So just how much trouble is Jamie Dimon really in? And what would it take for him to actually lose his job?
You'd need an industrial-grade spatula to scrape all the egg off of the JPMorgan Chase CEO's rosy face in the wake of his firm's $2 billion (and counting) trading loss. And yet Dimon still does not seem to be in any real danger of joining the ranks of the unemployed.
In fact, JPMorgan shareholders on Tuesday let Dimon keep not one but two of his jobs, voting down a proposal to split the roles of CEO and chairman of the board. And ears in Tampa Bay are still ringing from the vigorous thwack of the shareholders' rubber stamp on Dimon's $23 million pay package.
Dimon may in fact be starting to get some of his old anti-regulatory swagger back, taking time at the shareholders meeting to defend his bank's efforts to lobby against financial reforms.
But maybe Dimon shouldn't get too cozy just yet, particularly with FBI agents nosing around JPMorgan offices.
The investigation is just beginning, and will likely include a probe into whether JPMorgan properly disclosed the trades that led to the $2 billion loss and an examination of the bank's accounting practices,, according to an official familiar with the probe.
The investigation won't turn on the trade itself, said Thomas Gorman, who writes the SEC Actions blog and is a Washington partner at the law firm Dorsey & Whitney. The betting that triggered JPMorgan's huge loss is legal, for now at least.
But the Justice Department and others are probably looking at whether bank executives made any false statements, Gorman said.
And that's where the greatest peril for Dimon's future employment seems to lie -- in the answer to the questions as to what he knew about the trades and when he knew it.
"The main question for the CEO respected for getting his hands dirty is, how dirty are his hands related to the $2 billion loss," said Mike Mayo, author of the book "Exile on Wall Street" and a banking analyst with CLSA, a unit of Credit Agricole Securities.
The worst-case scenario for Dimon -- and probably for JPMorgan and the banking industry as a whole -- is if it turns out that Dimon directly misled the public and investors about the risks being taken by his chief investment office.
James Cox, a corporate and securities law professor at Duke University, said the most obvious issues are the "carte blanche denials" Dimon issued in April in response to questions from the press. Those questions were prompted by the Wall Street Journal story on the trader behind the bets who became known as "the London whale."
"What did he then know and when did he learn of the problems that caused the firm to become sufficiently concerned to begin unwinding its positions?" Cox asked about Dimon. "Was Dimon then just managing the press or managing the markets to aid in unwinding those transactions?"

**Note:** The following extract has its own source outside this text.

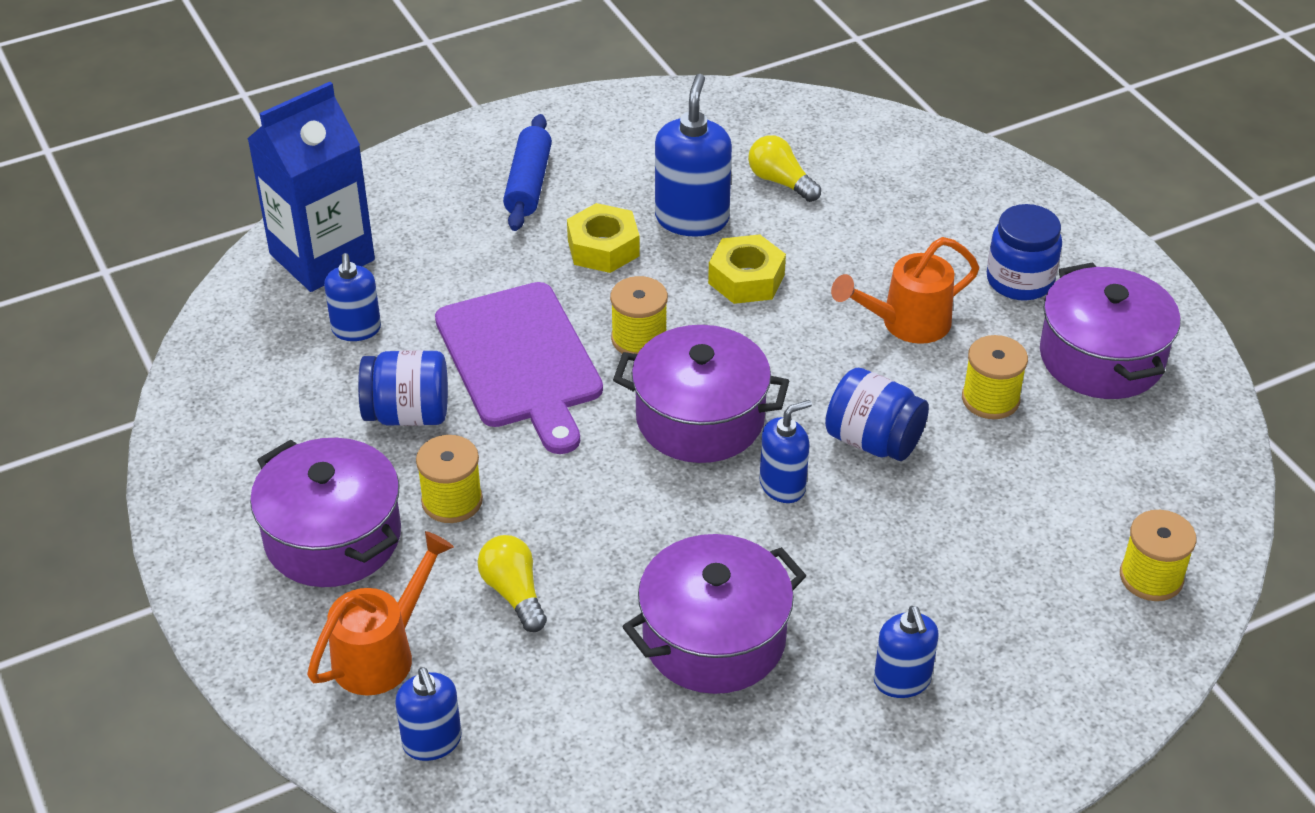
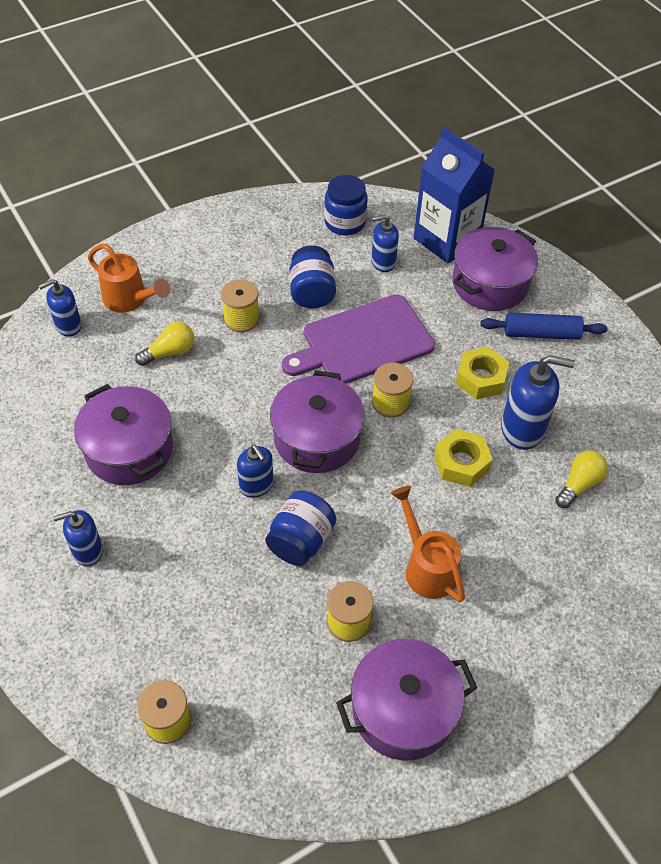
camera: 85 degrees right, 10 degrees up
(333, 537) = (214, 271): purple pot -> purple pot (490, 284)
(1019, 280) = (489, 653): blue jar -> blue jar (345, 222)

Though Dimon is starting to get a reputation for shooting his mouth off and having to apologize later, it seems highly unlikely that he would have been so reckless as to directly mislead investors.
But that still leaves a couple of unpleasant alternative explanations, notes Mayo of CLSA: Either he hadn't done his homework on the bank's risk-taking back in April, or he did his homework and "got the wrong answer." Neither speaks all that well of Dimon's risk management, at the very least.

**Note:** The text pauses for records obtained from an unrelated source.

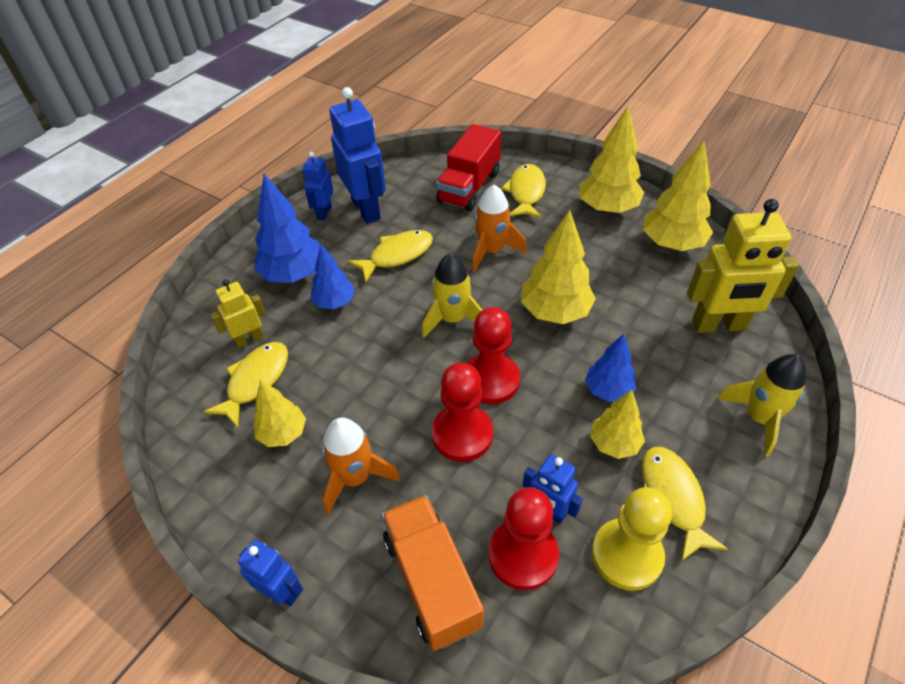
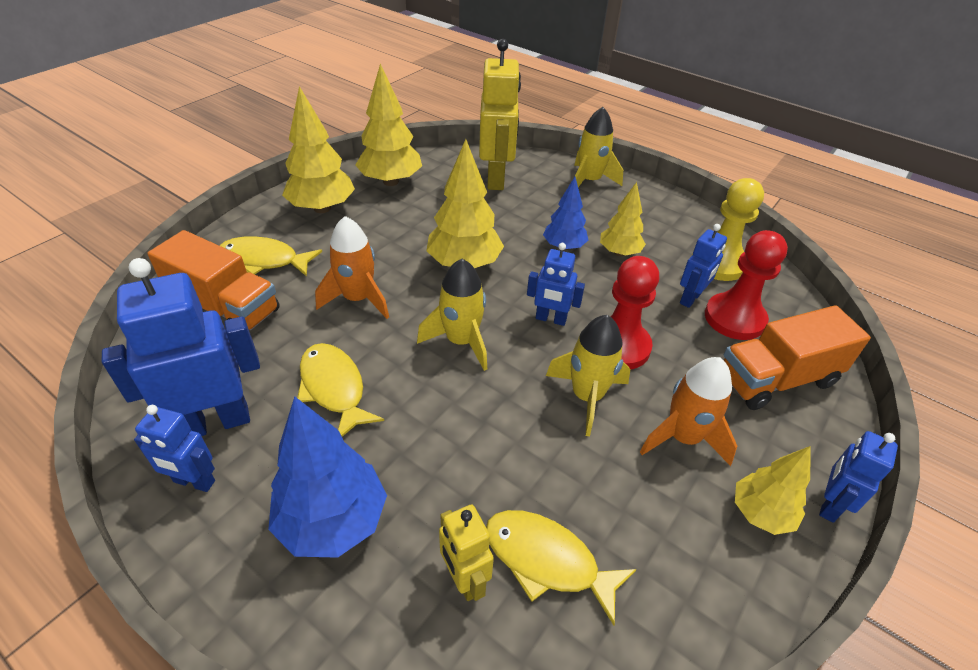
camera: 90 degrees left, 5 degrees down
(283, 433) = (633, 516): yellow tree -> yellow tree (760, 513)
(334, 302) = (408, 462): blue tree -> none
(398, 407) = (587, 396): none -> yellow rocket
(469, 187) = (225, 307): red truck -> orange truck
(490, 380) = (550, 319): red pawn -> blue robot
(672, 498) = (665, 233): yellow fish -> none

Separate reports by Bloomberg and The New York Times, citing anonymous former JPMorgan employees, have suggested that Dimon pushed his chief investment office, which is designed to keep the bank's risks under control, to take even bigger risks.
It's not clear that those stories contradict statements Dimon has made to the public, but it doesn't look good for risk management. And Tuesday's shareholders meeting may have seen the first rumblings of some discontent, according to Marc Pado, U.S. market strategist at Dowbull, an investment advisory service in Truckee, Calif.
"I think shareholders wanted assurances that this would never happen again," Pado wrote in an email to The Huffington Post. "It did not come off that way."
Still, for now at least, investors seem to be mostly cutting Dimon some slack for his risk management. After losing about 11 percent in the two trading days after the news of the loss broke, the stock rebounded more than 1 percent on Tuesday.
In fact, JPMorgan's stock price, even after its recent big losses, is still outperforming its banking peers and the broader market, Mayo notes. That may explain why Dimon is still getting plenty of leeway from shareholders. Until the stock price starts to suffer, Dimon's job may be safe.
Neither the FBI nor JPMorgan returned calls seeking comment.
D.M. Levine contributed reporting to this story.